Task directions. Each entry must be restated exactly as it appears.

Stored data entries.

###

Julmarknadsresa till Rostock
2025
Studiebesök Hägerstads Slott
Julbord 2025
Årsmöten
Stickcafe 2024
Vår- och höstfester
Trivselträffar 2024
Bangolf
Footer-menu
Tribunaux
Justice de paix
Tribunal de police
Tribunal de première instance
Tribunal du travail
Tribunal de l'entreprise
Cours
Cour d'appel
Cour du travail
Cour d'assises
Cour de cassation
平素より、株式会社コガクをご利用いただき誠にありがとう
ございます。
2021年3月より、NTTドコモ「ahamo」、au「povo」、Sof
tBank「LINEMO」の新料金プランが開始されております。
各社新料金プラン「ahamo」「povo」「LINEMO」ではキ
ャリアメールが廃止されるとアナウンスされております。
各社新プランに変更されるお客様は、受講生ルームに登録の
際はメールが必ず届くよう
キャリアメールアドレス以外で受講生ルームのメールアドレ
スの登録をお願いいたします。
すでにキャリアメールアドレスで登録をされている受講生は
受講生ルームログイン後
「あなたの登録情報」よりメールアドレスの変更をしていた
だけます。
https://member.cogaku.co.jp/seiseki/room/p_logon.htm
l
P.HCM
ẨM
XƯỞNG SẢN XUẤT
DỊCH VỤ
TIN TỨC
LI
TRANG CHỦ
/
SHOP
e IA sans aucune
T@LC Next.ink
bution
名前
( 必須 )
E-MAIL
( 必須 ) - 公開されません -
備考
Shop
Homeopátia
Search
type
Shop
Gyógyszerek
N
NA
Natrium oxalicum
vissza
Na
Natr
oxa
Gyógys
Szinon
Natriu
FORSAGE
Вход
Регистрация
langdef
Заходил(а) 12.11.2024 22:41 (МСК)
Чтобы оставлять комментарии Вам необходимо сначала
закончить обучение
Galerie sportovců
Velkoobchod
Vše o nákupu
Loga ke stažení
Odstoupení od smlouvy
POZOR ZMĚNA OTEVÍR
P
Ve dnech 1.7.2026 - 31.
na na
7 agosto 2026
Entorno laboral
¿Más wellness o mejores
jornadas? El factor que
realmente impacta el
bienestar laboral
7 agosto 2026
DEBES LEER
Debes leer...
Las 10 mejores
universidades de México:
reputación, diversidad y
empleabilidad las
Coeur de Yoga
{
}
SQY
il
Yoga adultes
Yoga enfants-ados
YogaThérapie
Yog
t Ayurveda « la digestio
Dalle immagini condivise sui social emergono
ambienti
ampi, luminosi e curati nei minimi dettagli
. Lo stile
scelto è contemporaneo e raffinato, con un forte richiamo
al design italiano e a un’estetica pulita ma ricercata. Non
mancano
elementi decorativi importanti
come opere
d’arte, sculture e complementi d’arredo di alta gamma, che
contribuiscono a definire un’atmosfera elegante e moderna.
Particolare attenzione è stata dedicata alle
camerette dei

###

Result.
Julmarknadsresa till Rostock
2025
Studiebesök Hägerstads Slott
Julbord 2025
Årsmöten
Stickcafe 2024
Vår- och höstfester
Trivselträffar 2024
Bangolf
Footer-menu
Tribunaux
Justice de paix
Tribunal de police
Tribunal de première instance
Tribunal du travail
Tribunal de l'entreprise
Cours
Cour d'appel
Cour du travail
Cour d'assises
Cour de cassation
平素より、株式会社コガクをご利用いただき誠にありがとう
ございます。
2021年3月より、NTTドコモ「ahamo」、au「povo」、Sof
tBank「LINEMO」の新料金プランが開始されております。
各社新料金プラン「ahamo」「povo」「LINEMO」ではキ
ャリアメールが廃止されるとアナウンスされております。
各社新プランに変更されるお客様は、受講生ルームに登録の
際はメールが必ず届くよう
キャリアメールアドレス以外で受講生ルームのメールアドレ
スの登録をお願いいたします。
すでにキャリアメールアドレスで登録をされている受講生は
受講生ルームログイン後
「あなたの登録情報」よりメールアドレスの変更をしていた
だけます。
https://member.cogaku.co.jp/seiseki/room/p_logon.htm
l
P.HCM
ẨM
XƯỞNG SẢN XUẤT
DỊCH VỤ
TIN TỨC
LI
TRANG CHỦ
/
SHOP
e IA sans aucune
T@LC Next.ink
bution
名前
( 必須 )
E-MAIL
( 必須 ) - 公開されません -
備考
Shop
Homeopátia
Search
type
Shop
Gyógyszerek
N
NA
Natrium oxalicum
vissza
Na
Natr
oxa
Gyógys
Szinon
Natriu
FORSAGE
Вход
Регистрация
langdef
Заходил(а) 12.11.2024 22:41 (МСК)
Чтобы оставлять комментарии Вам необходимо сначала
закончить обучение
Galerie sportovců
Velkoobchod
Vše o nákupu
Loga ke stažení
Odstoupení od smlouvy
POZOR ZMĚNA OTEVÍR
P
Ve dnech 1.7.2026 - 31.
na na
7 agosto 2026
Entorno laboral
¿Más wellness o mejores
jornadas? El factor que
realmente impacta el
bienestar laboral
7 agosto 2026
DEBES LEER
Debes leer...
Las 10 mejores
universidades de México:
reputación, diversidad y
empleabilidad las
Coeur de Yoga
{
}
SQY
il
Yoga adultes
Yoga enfants-ados
YogaThérapie
Yog
t Ayurveda « la digestio
Dalle immagini condivise sui social emergono
ambienti
ampi, luminosi e curati nei minimi dettagli
. Lo stile
scelto è contemporaneo e raffinato, con un forte richiamo
al design italiano e a un’estetica pulita ma ricercata. Non
mancano
elementi decorativi importanti
come opere
d’arte, sculture e complementi d’arredo di alta gamma, che
contribuiscono a definire un’atmosfera elegante e moderna.
Particolare attenzione è stata dedicata alle
camerette dei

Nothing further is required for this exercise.